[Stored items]
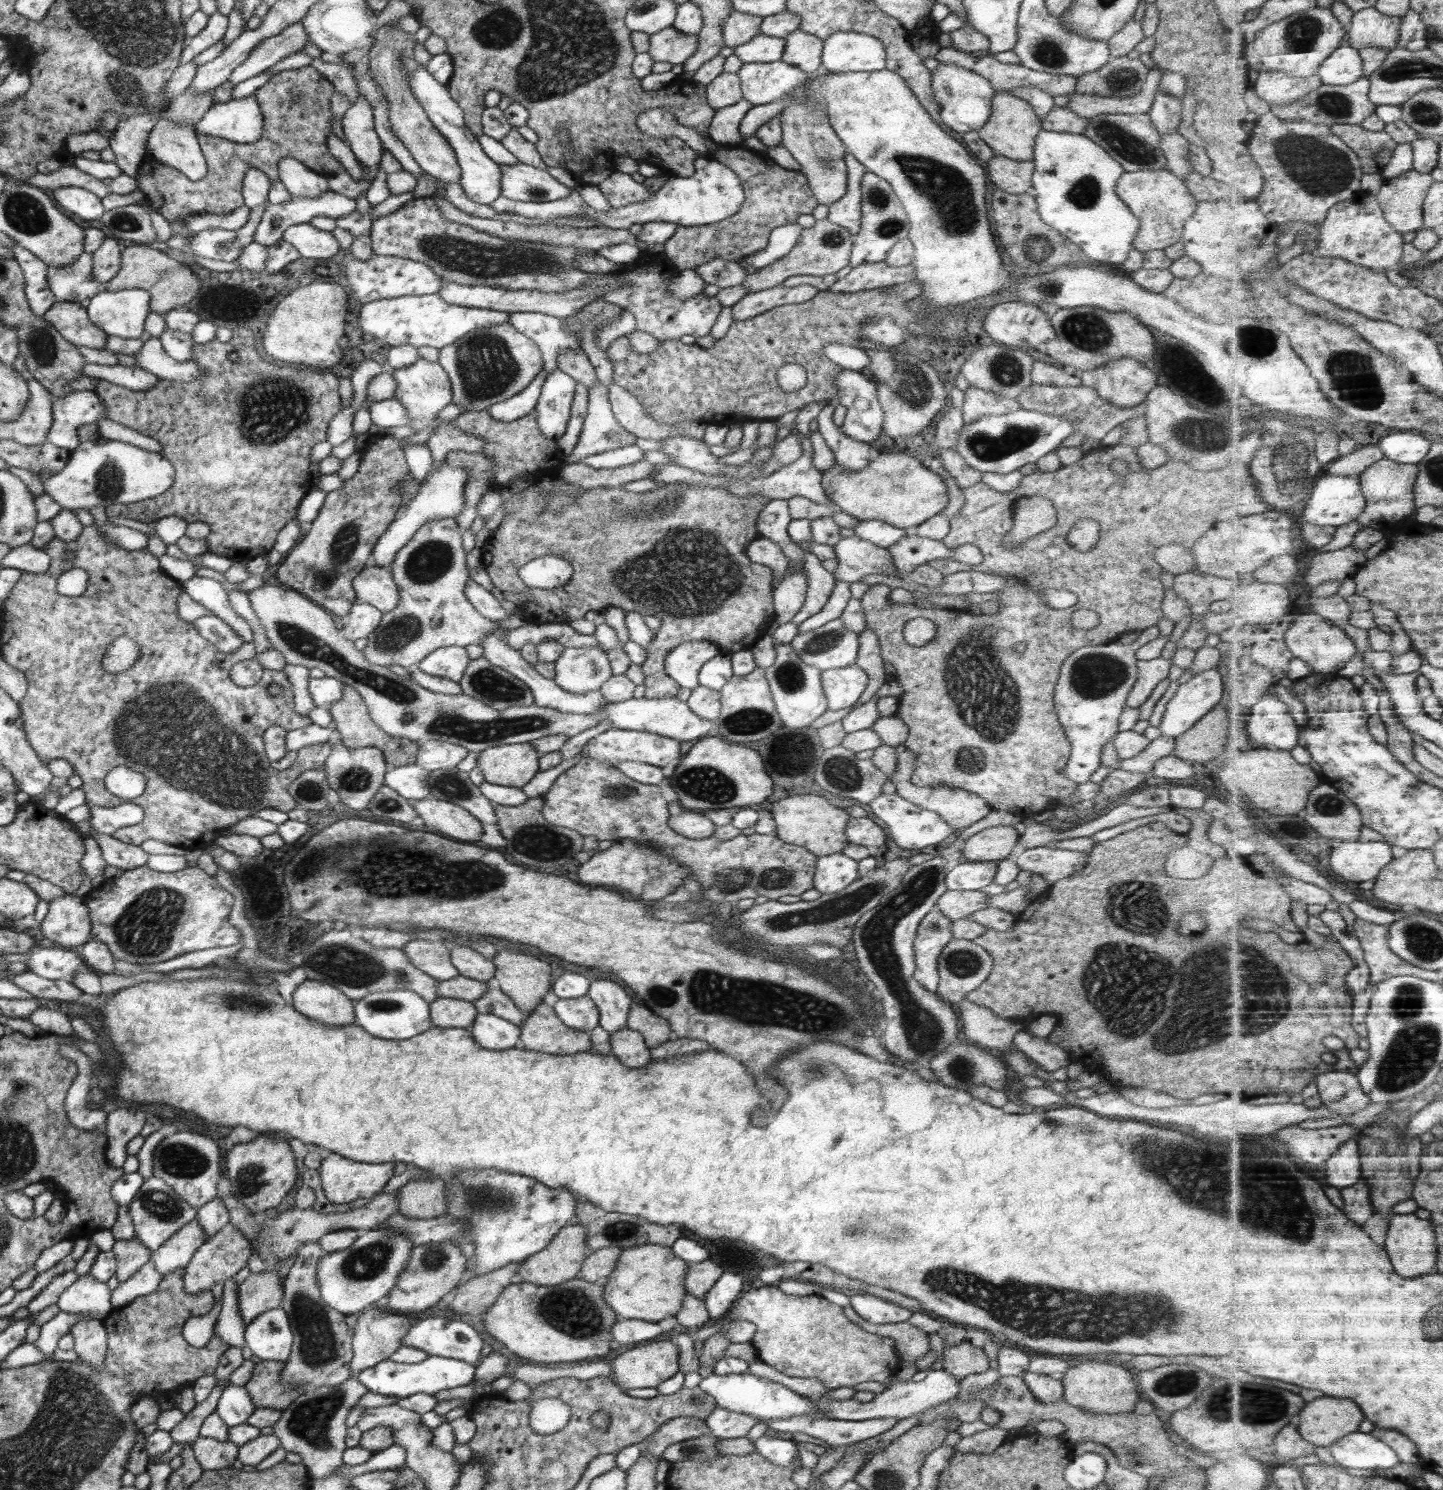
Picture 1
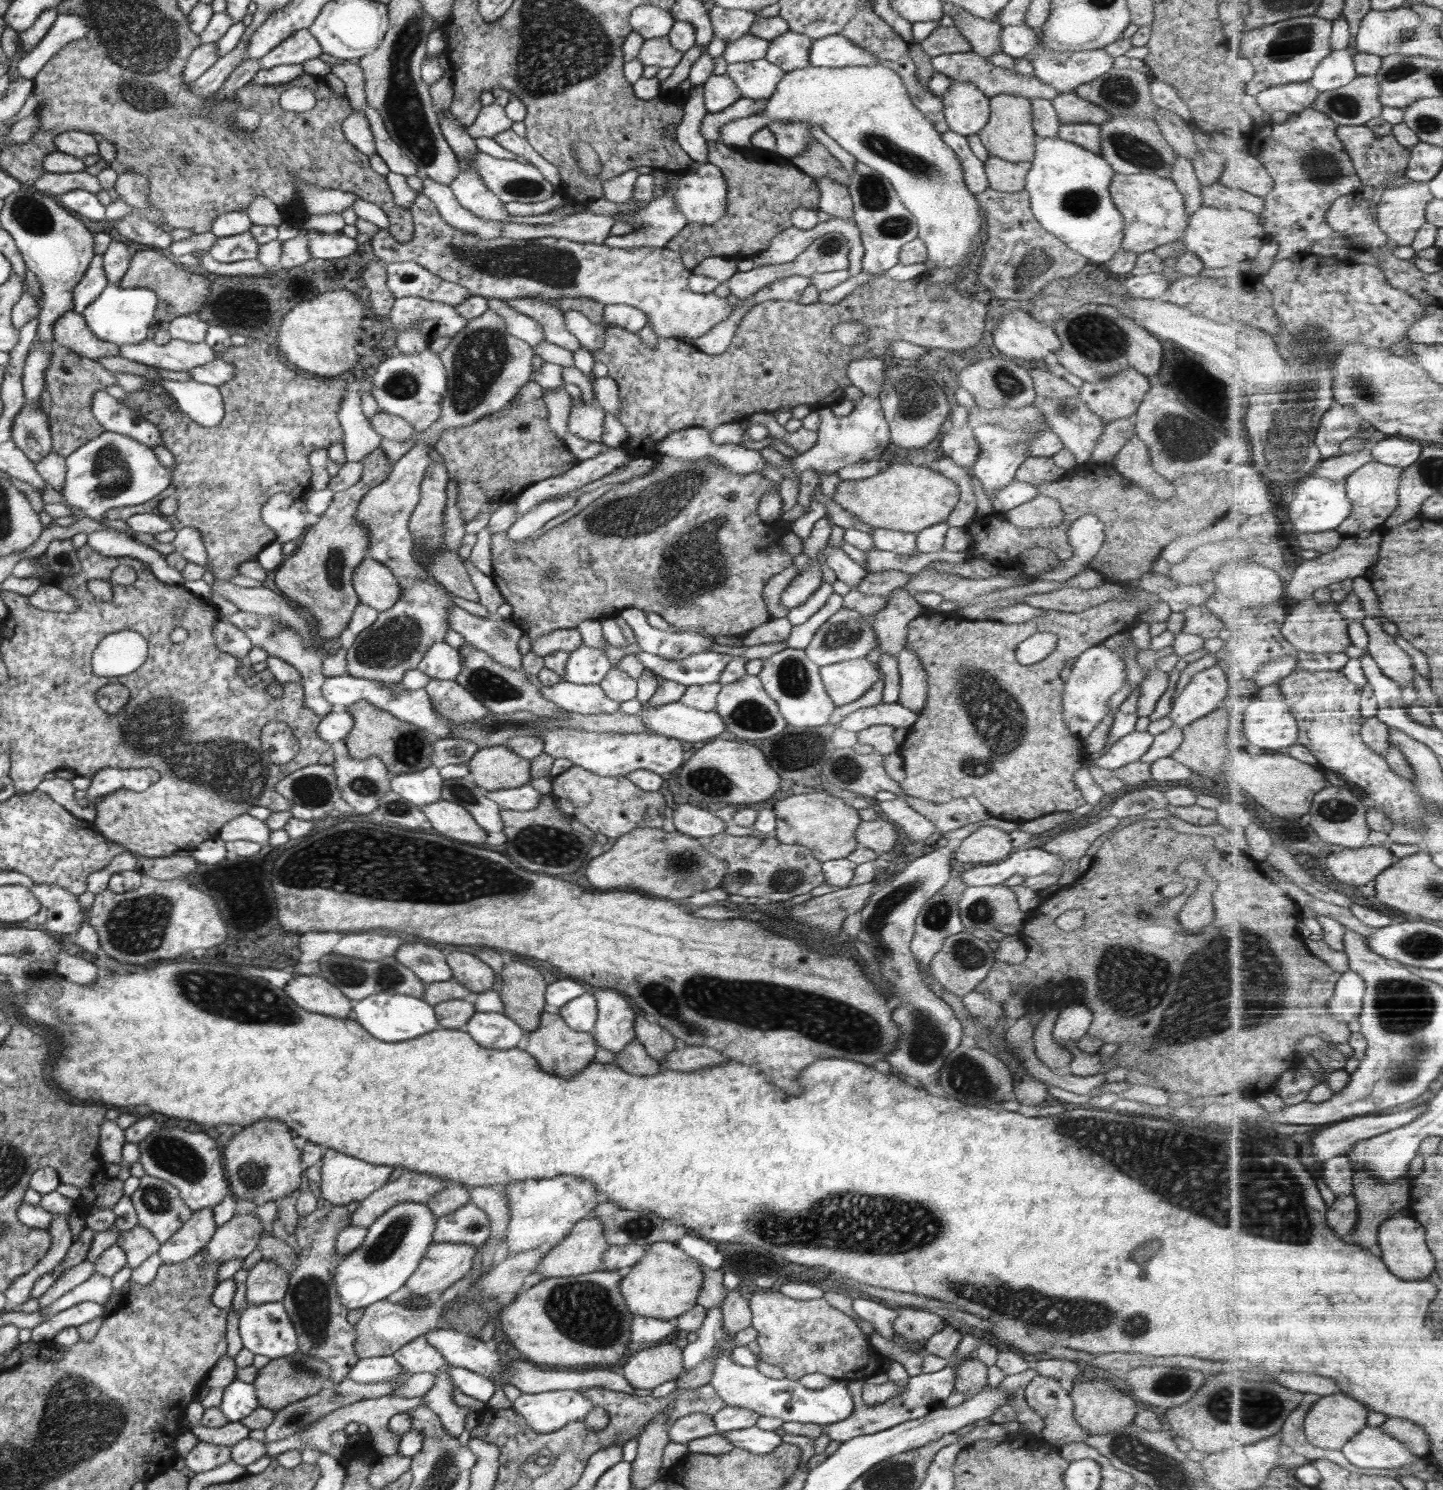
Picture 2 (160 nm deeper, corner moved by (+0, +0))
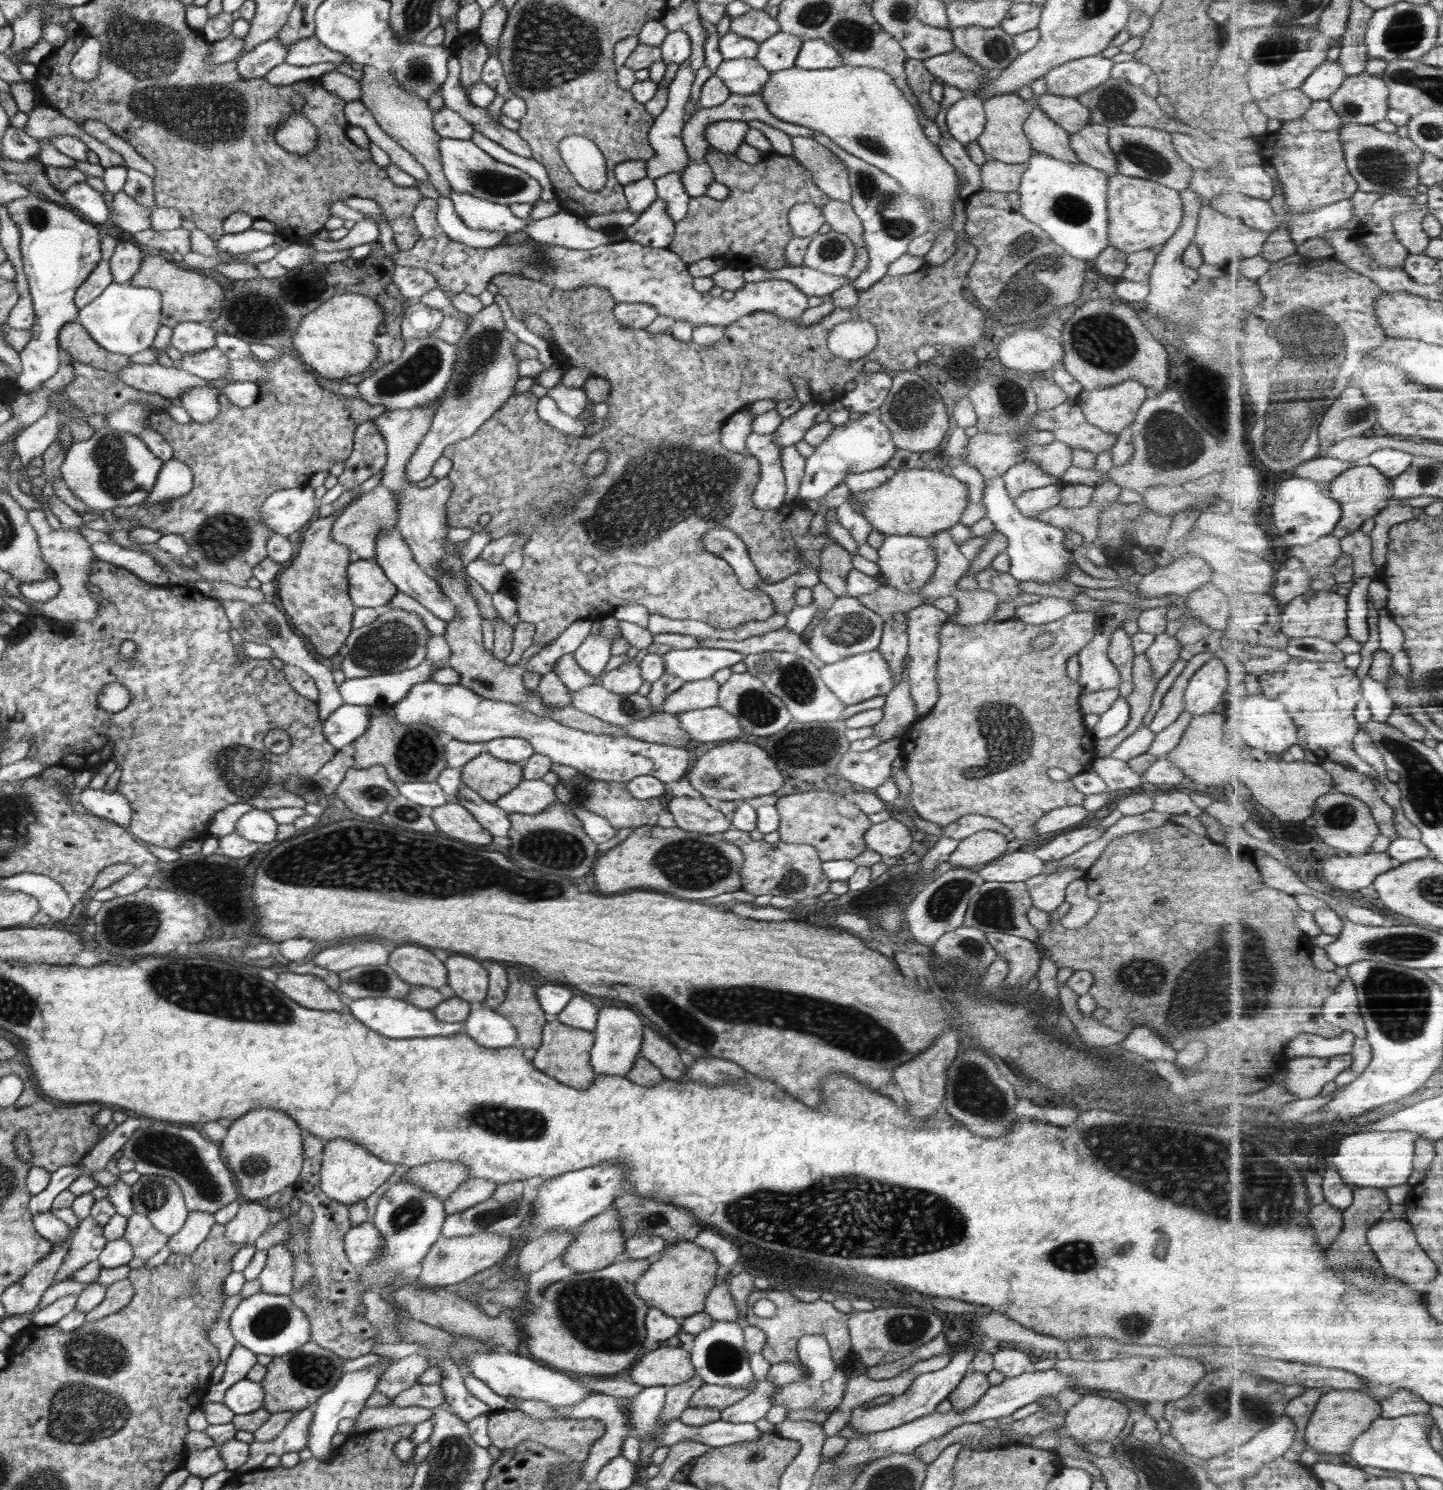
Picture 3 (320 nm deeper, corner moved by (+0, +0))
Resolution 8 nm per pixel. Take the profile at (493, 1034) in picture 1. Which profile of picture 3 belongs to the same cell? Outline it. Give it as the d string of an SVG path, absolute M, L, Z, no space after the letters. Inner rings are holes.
M474 1006L464 1024L466 1034L487 1049L503 1049L516 1045L516 1029L494 1009Z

**INSTRUCTIONS FOR THE TASK**
Look through the entries above, and wherever a line holds the word "corner", copy it.

**REPLY**
Picture 2 (160 nm deeper, corner moved by (+0, +0))
Picture 3 (320 nm deeper, corner moved by (+0, +0))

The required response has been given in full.